Kachche Heere is a 1982 Bollywood Hindi action film directed by Narender Bedi, starring Feroz Khan, Reena Roy, Danny Denzongpa, Aruna Irani and Shakti Kapoor. The movie was produced by Netra Pal Singh and the music was composed by Rahul Dev Burman. The film was somewhat a sequel to the 1974 Blockbuster Khote Sikkay. The film had the same star cast and almost the exact story line. Among few changes were that Ranjeet was replaced by Shakti Kapoor. The film was released on 12 February 1982.

Story
The dacoits of Chambal, had some heinous characters like Lukka Singh Thakur, who not only looted, but were party to feuds amongst the ruling class to their own benefit, and one such feud was the killing of Feroz Khan's family as bounty for Kamal Singh Thakur, played by Kamal Kapoor, who supplied arms to the dacoits. After getting his brother killed by dacoits, he wanted to get his nephew sacrificed at the altar of  Goddess Durga, the main deity of rural Madhya Pradesh, and hands him over to Dilawar Singh. Dilawar Singh does not kill the child, dissuaded by his wife, who warns him of such Blasphemy, and thus they leave the village to bring up the child as their own, who is no other than Feroz Khan, called Ajnabi, or stranger throughout the movie.

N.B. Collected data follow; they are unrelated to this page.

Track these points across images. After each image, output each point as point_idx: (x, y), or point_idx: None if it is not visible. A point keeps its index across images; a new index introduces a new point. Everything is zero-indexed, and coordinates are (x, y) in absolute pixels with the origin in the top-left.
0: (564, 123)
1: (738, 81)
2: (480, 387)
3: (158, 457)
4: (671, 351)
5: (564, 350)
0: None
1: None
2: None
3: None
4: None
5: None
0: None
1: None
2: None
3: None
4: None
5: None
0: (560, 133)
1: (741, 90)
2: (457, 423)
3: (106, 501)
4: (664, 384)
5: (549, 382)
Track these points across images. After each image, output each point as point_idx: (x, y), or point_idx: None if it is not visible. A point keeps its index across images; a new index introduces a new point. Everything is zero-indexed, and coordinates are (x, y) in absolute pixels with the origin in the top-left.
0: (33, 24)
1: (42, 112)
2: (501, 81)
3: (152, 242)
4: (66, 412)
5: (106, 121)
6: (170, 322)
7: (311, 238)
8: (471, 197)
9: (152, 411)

Five petty thieves, Narendra Nath as Jaggu, Danny Denzongpa as Arjun, Shakti Kapoor as Salim, Sudhir (Indian Actor) as Bhaggu and Kanwar Ajit Deol as Tau Pahelwan, loot Prakash Mehra's house as fake Income tax officers, stuff the loot in a red suitcase and hide it underground at a tree in a village, in which they take refuge with the police hot on their heels. Here, they undergo a reformation, seeing the plight of the villagers under the atrocities of dacoit Lukka and his gang played by Dev Kumar.

Feroz Khan is told by Dilawar Singh that he is the real owner of the Thakur properties and gives him a Swastika locket on a neck chain as his family heirloom, as well as telling him that he has hidden the papers related to his real identity in a box, near the same place that the five thieves had hidden their loot.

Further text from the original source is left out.